Your assignment> Could you recast the read text from every row below as a JSON list of strings, with one string per line and blank lines dropped? Leave the pictures out of the answer.

Given records>
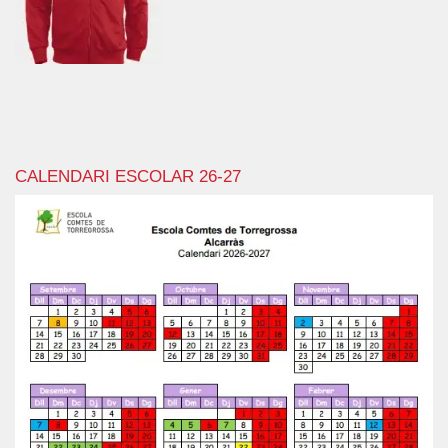
CALENDARI ESCOLAR 26-27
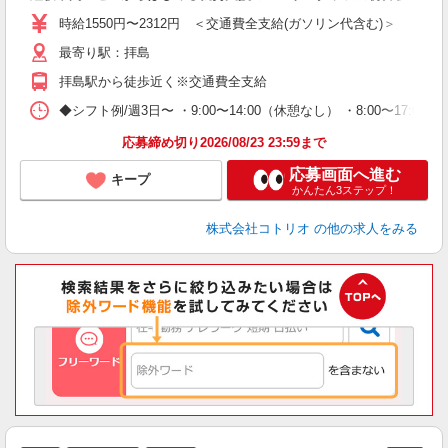
役
時給1550円〜2312円 ＜交通費全支給(ガソリン代含む)＞
最寄り駅：拝島
拝島駅から徒歩近く※交通費全支給
◆シフト例/週3日〜 ・9:00〜14:00（休憩なし） ・8:00〜17:00（
応募締め切り2026/08/23 23:59まで
応募画面へ進む
キープ
かんたん3ステップ！
株式会社コトリオ
の他の求人をみる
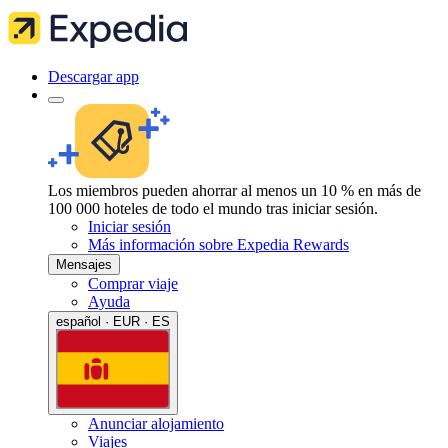
Descargar app
Los miembros pueden ahorrar al menos un 10 % en más de
100 000 hoteles de todo el mundo tras iniciar sesión.
Iniciar sesión
Más información sobre Expedia Rewards
Mensajes
Comprar viaje
Ayuda
español · EUR · ES
Anunciar alojamiento
Viajes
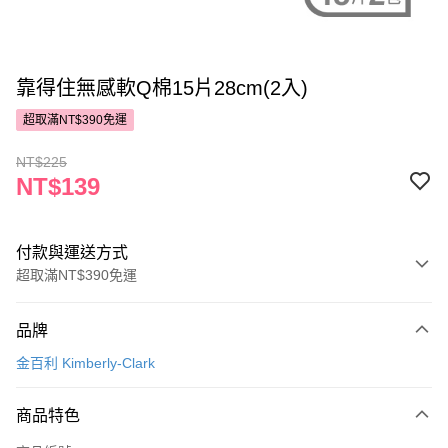
靠得住無感軟Q棉15片28cm(2入)
超取滿NT$390免運
NT$225
NT$139
付款與運送方式
超取滿NT$390免運
付款方式
品牌
POYA支付
金百利 Kimberly-Clark
信用卡一次付款
商品特色
超商取貨付款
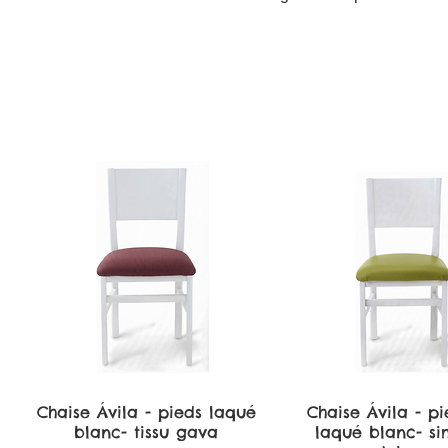
Chaise Ávila - pieds laqué
Aperçu rapide
Chaise Ávila - pi
Aperçu rapi
blanc- tissu gava
laqué blanc- sim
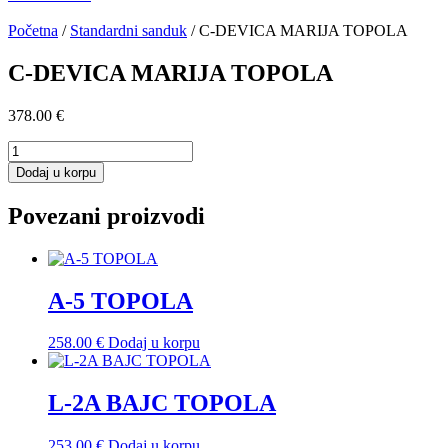
Početna
/
Standardni sanduk
/ C-DEVICA MARIJA TOPOLA
C-DEVICA MARIJA TOPOLA
378.00
€
C-
DEVICA
Dodaj u korpu
MARIJA
TOPOLA
Povezani proizvodi
količina
A-5 TOPOLA
258.00
€
Dodaj u korpu
L-2A BAJC TOPOLA
253.00
€
Dodaj u korpu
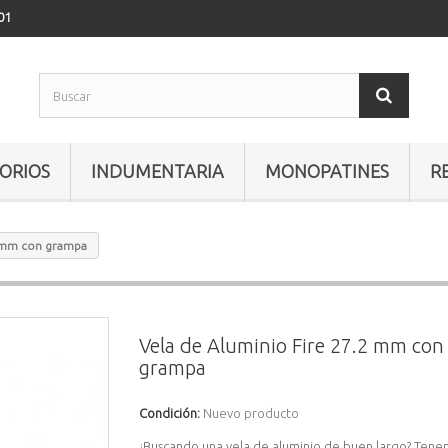
01
ORIOS
INDUMENTARIA
MONOPATINES
R
2 mm con grampa
Vela de Aluminio Fire 27.2 mm con
grampa
Condición:
Nuevo producto
¿Buscando una vela de aluminio de buen largo? Ten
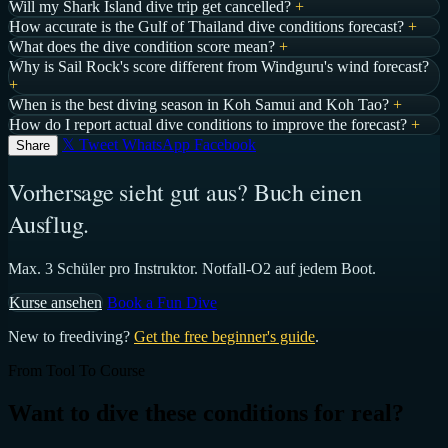
Will my Shark Island dive trip get cancelled?
+
How accurate is the Gulf of Thailand dive conditions forecast?
+
What does the dive condition score mean?
+
Why is Sail Rock's score different from Windguru's wind forecast?
+
When is the best diving season in Koh Samui and Koh Tao?
+
How do I report actual dive conditions to improve the forecast?
+
𝕏 Tweet
WhatsApp
Facebook
Share
Vorhersage sieht gut aus? Buch einen
Ausflug.
Max. 3 Schüler pro Instruktor. Notfall-O2 auf jedem Boot.
Kurse ansehen
Book a Fun Dive
New to freediving?
Get the free beginner's guide
.
From Tool To Course
Want to dive these conditions for real?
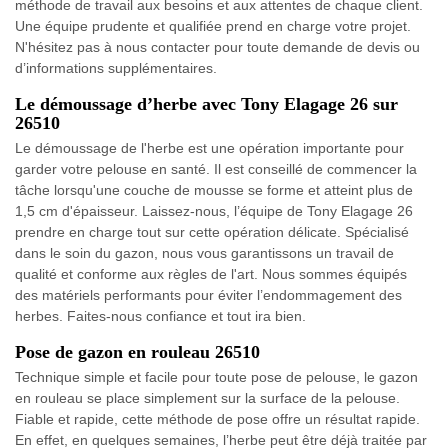
méthode de travail aux besoins et aux attentes de chaque client.
Une équipe prudente et qualifiée prend en charge votre projet.
N'hésitez pas à nous contacter pour toute demande de devis ou
d’informations supplémentaires.
Le démoussage d’herbe avec Tony Elagage 26 sur
26510
Le démoussage de l'herbe est une opération importante pour
garder votre pelouse en santé. Il est conseillé de commencer la
tâche lorsqu'une couche de mousse se forme et atteint plus de
1,5 cm d'épaisseur. Laissez-nous, l’équipe de Tony Elagage 26
prendre en charge tout sur cette opération délicate. Spécialisé
dans le soin du gazon, nous vous garantissons un travail de
qualité et conforme aux règles de l'art. Nous sommes équipés
des matériels performants pour éviter l’endommagement des
herbes. Faites-nous confiance et tout ira bien.
Pose de gazon en rouleau 26510
Technique simple et facile pour toute pose de pelouse, le gazon
en rouleau se place simplement sur la surface de la pelouse.
Fiable et rapide, cette méthode de pose offre un résultat rapide.
En effet, en quelques semaines, l’herbe peut être déjà traitée par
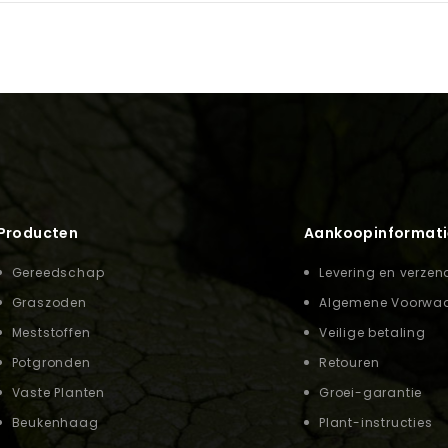
Producten
Aankoopinformati
Gereedschap
Levering en verzen
Graszoden
Algemene Voorwa
Meststoffen
Veilige betaling
Potgronden
Retouren
Vaste Planten
Groei-garantie
Beukenhaag
Plant-instructies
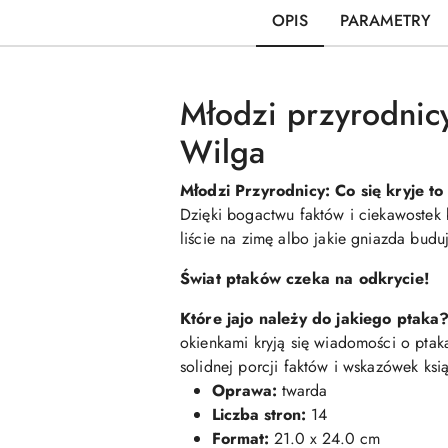
OPIS
PARAMETRY
Młodzi przyrodnic
Wilga
Młodzi Przyrodnicy: Co się kryje to
Dzięki bogactwu faktów i ciekawostek 
liście na zimę albo jakie gniazda bud
Świat ptaków czeka na odkrycie!
Które jajo należy do jakiego ptaka
okienkami kryją się wiadomości o ptak
solidnej porcji faktów i wskazówek ksi
Oprawa:
twarda
Liczba stron:
14
Format:
21.0 x 24.0 cm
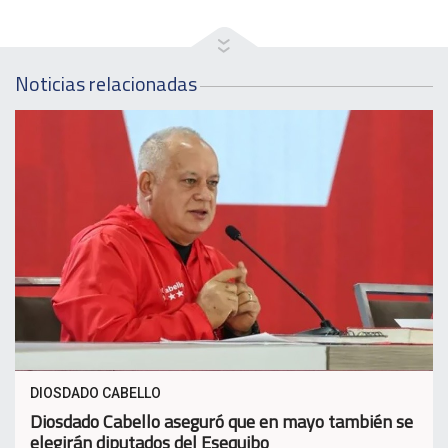
Noticias relacionadas
DIOSDADO CABELLO
Diosdado Cabello aseguró que en mayo también se
elegirán diputados del Esequibo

Exercise output>
[
  "CALENDARI ESCOLAR 26-27",
  "役",
  "時給1550円〜2312円 ＜交通費全支給(ガソリン代含む)＞",
  "最寄り駅：拝島",
  "拝島駅から徒歩近く※交通費全支給",
  "◆シフト例/週3日〜 ・9:00〜14:00（休憩なし） ・8:00〜17:00（",
  "応募締め切り2026/08/23 23:59まで",
  "応募画面へ進む",
  "キープ",
  "かんたん3ステップ！",
  "株式会社コトリオ",
  "の他の求人をみる",
  "Descargar app",
  "Los miembros pueden ahorrar al menos un 10 % en más de",
  "100 000 hoteles de todo el mundo tras iniciar sesión.",
  "Iniciar sesión",
  "Más información sobre Expedia Rewards",
  "Mensajes",
  "Comprar viaje",
  "Ayuda",
  "español · EUR · ES",
  "Anunciar alojamiento",
  "Viajes",
  "靠得住無感軟Q棉15片28cm(2入)",
  "超取滿NT$390免運",
  "NT$225",
  "NT$139",
  "付款與運送方式",
  "超取滿NT$390免運",
  "付款方式",
  "品牌",
  "POYA支付",
  "金百利 Kimberly-Clark",
  "信用卡一次付款",
  "商品特色",
  "超商取貨付款",
  "Chaise Ávila - pieds laqué",
  "Aperçu rapide",
  "Chaise Ávila - pi",
  "Aperçu rapi",
  "blanc- tissu gava",
  "laqué blanc- sim",
  "Početna",
  "/",
  "Standardni sanduk",
  "/ C-DEVICA MARIJA TOPOLA",
  "C-DEVICA MARIJA TOPOLA",
  "378.00",
  "€",
  "C-",
  "DEVICA",
  "Dodaj u korpu",
  "MARIJA",
  "TOPOLA",
  "Povezani proizvodi",
  "količina",
  "A-5 TOPOLA",
  "258.00",
  "€",
  "Dodaj u korpu",
  "L-2A BAJC TOPOLA",
  "253.00",
  "€",
  "Dodaj u korpu",
  "01",
  "ORIOS",
  "INDUMENTARIA",
  "MONOPATINES",
  "R",
  "2 mm con grampa",
  "Vela de Aluminio Fire 27.2 mm con",
  "grampa",
  "Condición:",
  "Nuevo producto",
  "¿Buscando una vela de aluminio de buen largo? Ten",
  "Will my Shark Island dive trip get cancelled?",
  "+",
  "How accurate is the Gulf of Thailand dive conditions forecast?",
  "+",
  "What does the dive condition score mean?",
  "+",
  "Why is Sail Rock's score different from Windguru's wind forecast?",
  "+",
  "When is the best diving season in Koh Samui and Koh Tao?",
  "+",
  "How do I report actual dive conditions to improve the forecast?",
  "+",
  "𝕏 Tweet",
  "WhatsApp",
  "Facebook",
  "Share",
  "Vorhersage sieht gut aus? Buch einen",
  "Ausflug.",
  "Max. 3 Schüler pro Instruktor. Notfall-O2 auf jedem Boot.",
  "Kurse ansehen",
  "Book a Fun Dive",
  "New to freediving?",
  "Get the free beginner's guide",
  ".",
  "From Tool To Course",
  "Want to dive these conditions for real?",
  "méthode de travail aux besoins et aux attentes de chaque client.",
  "Une équipe prudente et qualifiée prend en charge votre projet.",
  "N'hésitez pas à nous contacter pour toute demande de devis ou",
  "d’informations supplémentaires.",
  "Le démoussage d’herbe avec Tony Elagage 26 sur",
  "26510",
  "Le démoussage de l'herbe est une opération importante pour",
  "garder votre pelouse en santé. Il est conseillé de commencer la",
  "tâche lorsqu'une couche de mousse se forme et atteint plus de",
  "1,5 cm d'épaisseur. Laissez-nous, l’équipe de Tony Elagage 26",
  "prendre en charge tout sur cette opération délicate. Spécialisé",
  "dans le soin du gazon, nous vous garantissons un travail de",
  "qualité et conforme aux règles de l'art. Nous sommes équipés",
  "des matériels performants pour éviter l’endommagement des",
  "herbes. Faites-nous confiance et tout ira bien.",
  "Pose de gazon en rouleau 26510",
  "Technique simple et facile pour toute pose de pelouse, le gazon",
  "en rouleau se place simplement sur la surface de la pelouse.",
  "Fiable et rapide, cette méthode de pose offre un résultat rapide.",
  "En effet, en quelques semaines, l’herbe peut être déjà traitée par",
  "Producten",
  "Aankoopinformati",
  "Gereedschap",
  "Levering en verzen",
  "Graszoden",
  "Algemene Voorwa",
  "Meststoffen",
  "Veilige betaling",
  "Potgronden",
  "Retouren",
  "Vaste Planten",
  "Groei-garantie",
  "Beukenhaag",
  "Plant-instructies",
  "OPIS",
  "PARAMETRY",
  "Młodzi przyrodnic",
  "Wilga",
  "Młodzi Przyrodnicy: Co się kryje to",
  "Dzięki bogactwu faktów i ciekawostek ",
  "liście na zimę albo jakie gniazda bud",
  "Świat ptaków czeka na odkrycie!",
  "Które jajo należy do jakiego ptaka",
  "okienkami kryją się wiadomości o ptak",
  "solidnej porcji faktów i wskazówek ksi",
  "Oprawa:",
  "twarda",
  "Liczba stron:",
  "14",
  "Format:",
  "21.0 x 24.0 cm",
  "Noticias relacionadas",
  "DIOSDADO CABELLO",
  "Diosdado Cabello aseguró que en mayo también se",
  "elegirán diputados del Esequibo"
]